(Data for this task begins)

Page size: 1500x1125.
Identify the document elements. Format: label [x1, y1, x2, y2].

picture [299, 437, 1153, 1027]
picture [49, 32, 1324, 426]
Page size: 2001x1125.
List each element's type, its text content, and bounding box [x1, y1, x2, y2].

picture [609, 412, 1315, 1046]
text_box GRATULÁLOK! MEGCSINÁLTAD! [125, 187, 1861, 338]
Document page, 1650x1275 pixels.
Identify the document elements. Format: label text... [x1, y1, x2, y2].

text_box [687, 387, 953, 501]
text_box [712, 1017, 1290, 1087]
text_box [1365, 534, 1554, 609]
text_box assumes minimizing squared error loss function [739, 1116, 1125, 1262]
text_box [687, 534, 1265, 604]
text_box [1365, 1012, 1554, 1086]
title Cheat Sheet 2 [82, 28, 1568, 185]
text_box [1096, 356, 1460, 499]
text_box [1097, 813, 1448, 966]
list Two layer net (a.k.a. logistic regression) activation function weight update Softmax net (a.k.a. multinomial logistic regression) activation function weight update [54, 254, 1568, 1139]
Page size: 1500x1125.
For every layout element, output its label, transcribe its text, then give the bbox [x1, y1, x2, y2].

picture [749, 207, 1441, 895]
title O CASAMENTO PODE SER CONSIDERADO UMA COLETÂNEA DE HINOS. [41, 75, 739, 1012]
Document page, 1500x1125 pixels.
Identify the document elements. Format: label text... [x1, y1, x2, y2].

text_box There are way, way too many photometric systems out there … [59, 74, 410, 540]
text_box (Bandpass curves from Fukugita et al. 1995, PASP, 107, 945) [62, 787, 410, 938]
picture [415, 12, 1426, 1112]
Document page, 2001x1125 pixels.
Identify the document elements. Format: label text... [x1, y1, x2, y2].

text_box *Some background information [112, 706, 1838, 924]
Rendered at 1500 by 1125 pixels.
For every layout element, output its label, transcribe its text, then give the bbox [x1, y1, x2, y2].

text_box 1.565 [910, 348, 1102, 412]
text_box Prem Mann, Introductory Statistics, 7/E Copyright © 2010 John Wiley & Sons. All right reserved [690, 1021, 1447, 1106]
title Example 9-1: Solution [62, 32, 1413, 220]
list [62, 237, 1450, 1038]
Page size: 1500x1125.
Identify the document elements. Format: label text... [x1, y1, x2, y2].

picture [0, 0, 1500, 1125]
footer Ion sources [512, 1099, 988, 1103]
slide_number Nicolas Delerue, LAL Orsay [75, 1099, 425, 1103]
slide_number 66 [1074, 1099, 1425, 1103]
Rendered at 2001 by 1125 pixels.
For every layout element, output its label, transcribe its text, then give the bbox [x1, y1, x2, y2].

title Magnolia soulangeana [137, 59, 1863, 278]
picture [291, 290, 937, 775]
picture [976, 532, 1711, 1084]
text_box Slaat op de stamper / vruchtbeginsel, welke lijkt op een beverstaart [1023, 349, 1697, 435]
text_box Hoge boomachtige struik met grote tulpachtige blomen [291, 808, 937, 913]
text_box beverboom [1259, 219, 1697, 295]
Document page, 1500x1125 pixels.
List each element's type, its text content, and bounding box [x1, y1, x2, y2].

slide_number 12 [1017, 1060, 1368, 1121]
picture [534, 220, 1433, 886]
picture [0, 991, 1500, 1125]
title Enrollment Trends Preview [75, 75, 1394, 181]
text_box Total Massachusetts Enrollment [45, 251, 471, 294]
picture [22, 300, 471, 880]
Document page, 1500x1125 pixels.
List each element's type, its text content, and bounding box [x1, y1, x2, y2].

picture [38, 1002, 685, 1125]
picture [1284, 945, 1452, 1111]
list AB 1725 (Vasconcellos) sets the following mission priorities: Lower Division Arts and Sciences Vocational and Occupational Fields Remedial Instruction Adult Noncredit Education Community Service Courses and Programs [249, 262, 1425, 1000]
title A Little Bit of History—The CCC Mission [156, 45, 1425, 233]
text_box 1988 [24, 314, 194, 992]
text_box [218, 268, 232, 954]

(Data for this task ends)

What is required | Your response should be the lines above from the first to the one containing "Rendered at 1500 by 1125 pixels.", inclusive, each given exactly.

The completed task |
Page size: 1500x1125.
Identify the document elements. Format: label [x1, y1, x2, y2].

picture [299, 437, 1153, 1027]
picture [49, 32, 1324, 426]
Page size: 2001x1125.
List each element's type, its text content, and bounding box [x1, y1, x2, y2].

picture [609, 412, 1315, 1046]
text_box GRATULÁLOK! MEGCSINÁLTAD! [125, 187, 1861, 338]
Document page, 1650x1275 pixels.
Identify the document elements. Format: label text... [x1, y1, x2, y2].

text_box [687, 387, 953, 501]
text_box [712, 1017, 1290, 1087]
text_box [1365, 534, 1554, 609]
text_box assumes minimizing squared error loss function [739, 1116, 1125, 1262]
text_box [687, 534, 1265, 604]
text_box [1365, 1012, 1554, 1086]
title Cheat Sheet 2 [82, 28, 1568, 185]
text_box [1096, 356, 1460, 499]
text_box [1097, 813, 1448, 966]
list Two layer net (a.k.a. logistic regression) activation function weight update Softmax net (a.k.a. multinomial logistic regression) activation function weight update [54, 254, 1568, 1139]
Page size: 1500x1125.
For every layout element, output its label, transcribe its text, then give the bbox [x1, y1, x2, y2].

picture [749, 207, 1441, 895]
title O CASAMENTO PODE SER CONSIDERADO UMA COLETÂNEA DE HINOS. [41, 75, 739, 1012]
Document page, 1500x1125 pixels.
Identify the document elements. Format: label text... [x1, y1, x2, y2].

text_box There are way, way too many photometric systems out there … [59, 74, 410, 540]
text_box (Bandpass curves from Fukugita et al. 1995, PASP, 107, 945) [62, 787, 410, 938]
picture [415, 12, 1426, 1112]
Document page, 2001x1125 pixels.
Identify the document elements. Format: label text... [x1, y1, x2, y2].

text_box *Some background information [112, 706, 1838, 924]
Rendered at 1500 by 1125 pixels.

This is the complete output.